The simplest ingredient for a great social ad? Actually showing us what you’re selling! ClassPass instantly gets things moving with plenty of eye-catching motion that conveys exactly what they're offering. I mean, you could literally use this ad for workout inspo. 💪
Although the opening line of copy feels a bit out of place, the rest of the ad is strong. Simple-but-effective motion-designed text keeps the ad flowing and calls out SonderMind's strongest UVP: coverage via Medicare.
Effective holiday ads make the idea of gifting the product as exciting as receiving it. Blick uses close-up footage so visually satisfying that even non-creatives will feel some gift envy as they consider what to get the artists in their lives.
Ah yes, the “scary fact” kickoff. Invoking fear primes us to take action. It's an approach we’ve seen perform well many times. And here, Cigna’s scary fact is tailored perfectly to their target audience: U.S. employers.

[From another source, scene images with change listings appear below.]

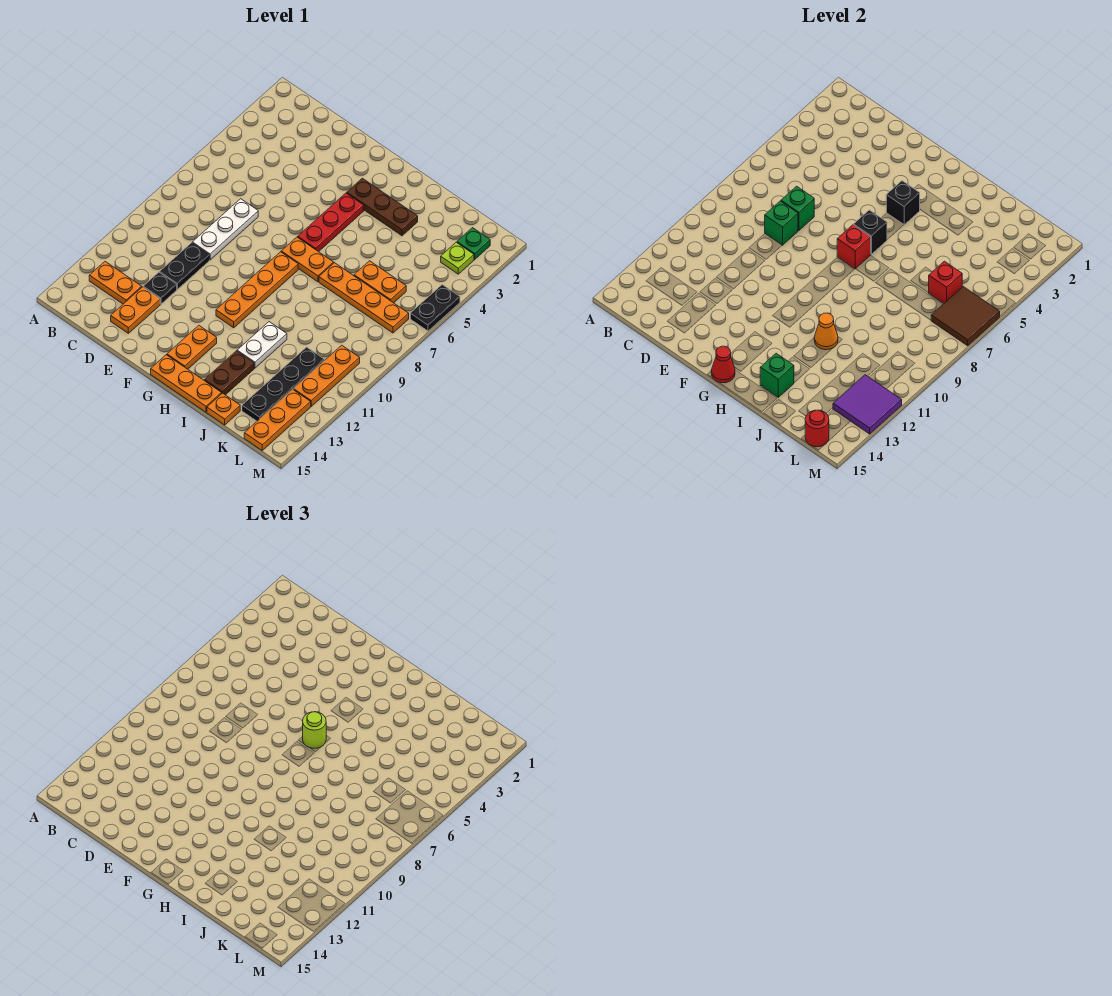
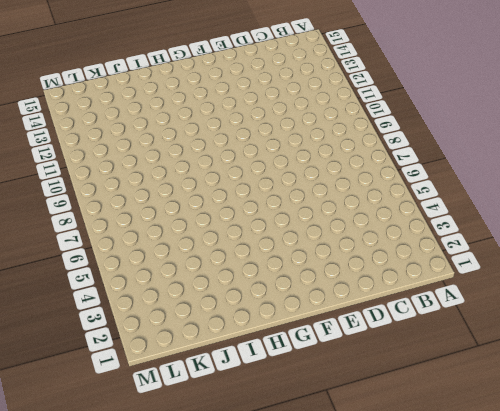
none -> orange plate B13:C13 level 1
none -> white plate D7:D9 level 1
none -> black plate D10:D11 level 1
none -> black plate D12 level 1

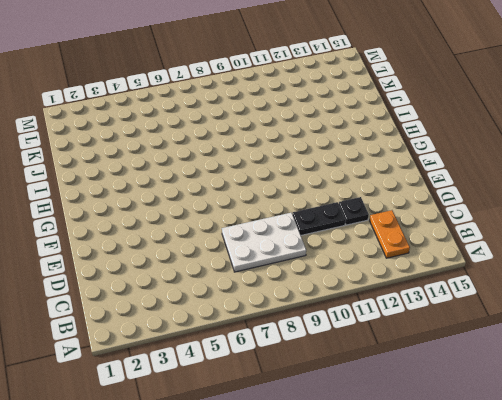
white plate C7:D9 level 1 -> white plate D7:D9 level 1
none -> orange plate D13:D14 level 1
none -> brown plate G3:I3 level 1
none -> red plate G4:G6 level 1
none -> orange plate G7:H7 level 1

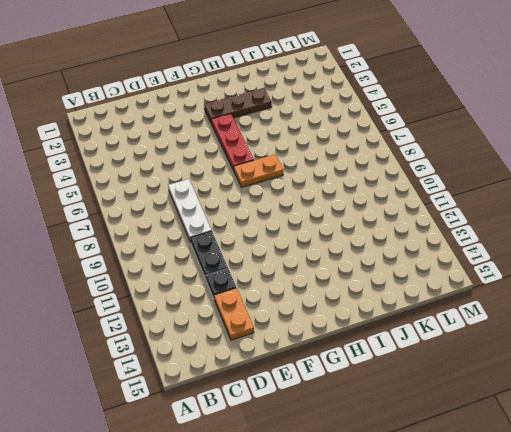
none -> orange plate B13:C13 level 1
none -> orange plate G8:G11 level 1
none -> orange plate G13:G14 level 1
none -> orange plate G15:I15 level 1

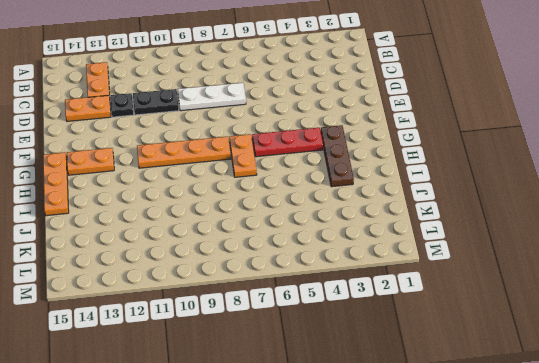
none -> orange plate I7:L7 level 1
none -> white plate I11:I12 level 1
none -> brown plate I13:I14 level 1
none -> orange plate J6:K6 level 1

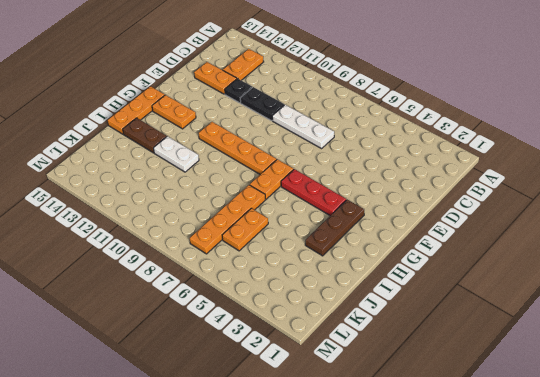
none -> orange plate J15 level 1
none -> black plate K11:K14 level 1
none -> green plate L2 level 1
none -> lime plate L3 level 1

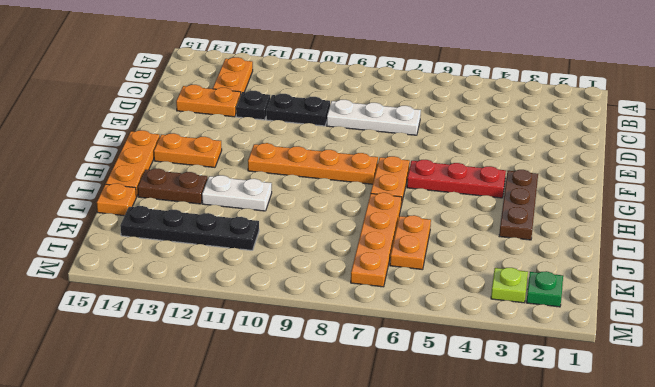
none -> orange plate L10:L12 level 1
none -> orange plate L13:L15 level 1
none -> black plate M5:M6 level 1
none -> green brick D7 level 2

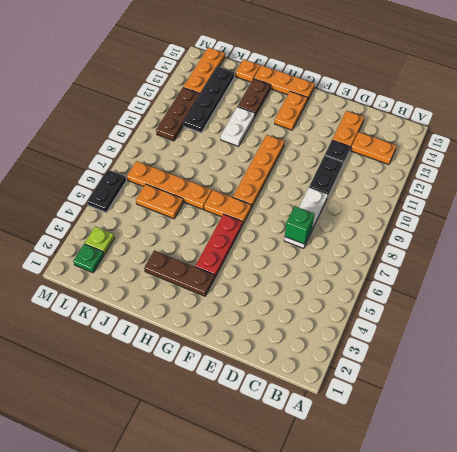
brown plate L10:L12 level 1 -> orange plate L10:L12 level 1
none -> green brick D8 level 2
none -> black brick G4 level 2
none -> black brick G6 level 2
none -> red brick G7 level 2

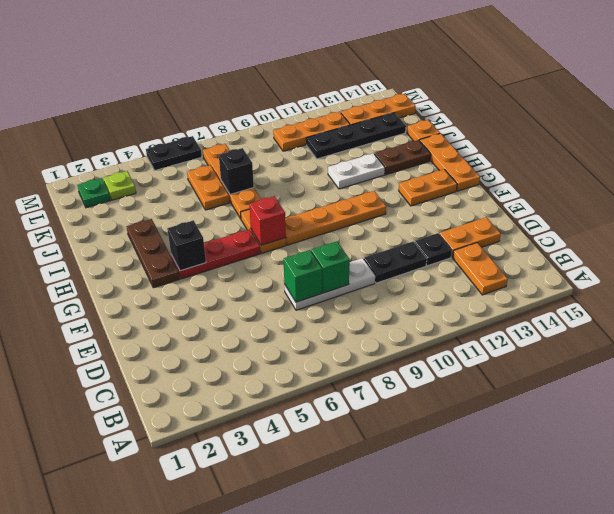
black brick J7 level 2 -> black brick G6 level 2
none -> red cone G15 level 2
none -> orange cone I11 level 2
none -> green brick I14 level 2
none -> red brick K6 level 2

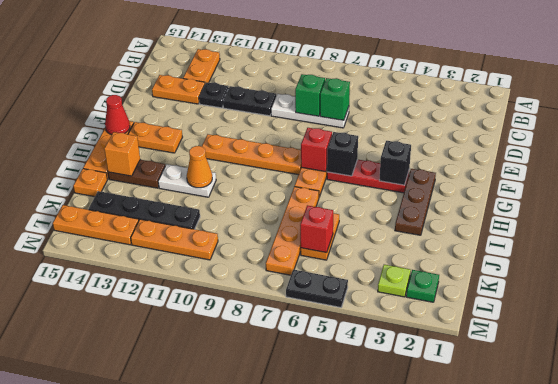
orange brick I14 level 2 -> green brick I14 level 2
none -> brown tile L6:M7 level 2
none -> purple tile L12:M13 level 2
none -> red round brick L15 level 2
none -> lime round brick G6 level 3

If coming up with a visual representation for UVPs is an art, then WorldRemit's usage of the universally-recognized claw game is a masterpiece. The copy kicks off with a UVP that reads more like a CTA while explaining the engaging, game-depicting creative. Simple, animated graphics drive the messaging home while dropping us off at the app store along the way.
You'll recall that one of our dear readers requested more static ad features. We got you, Damon! Here, Naadam uses a bold headline to communicate their cashmere sweater's biggest UVP: its price tag. The other benefit of specifying the cost outright? It helps ensure the brand gets quality leads: if the price is outside your range, you'll keep scrolling; if not, you'll click!
Did you 👀 what Warby Parker did there? Here's another YouTube ad that could easily translate to Facebook. By kicking off with the products they're famous for, the retailer establishes trust before quickly launching into their newest offering. The only thing we'd add to transform this into a FB ad? A clear and concise headline in the first few seconds for viewers watching with the sound off.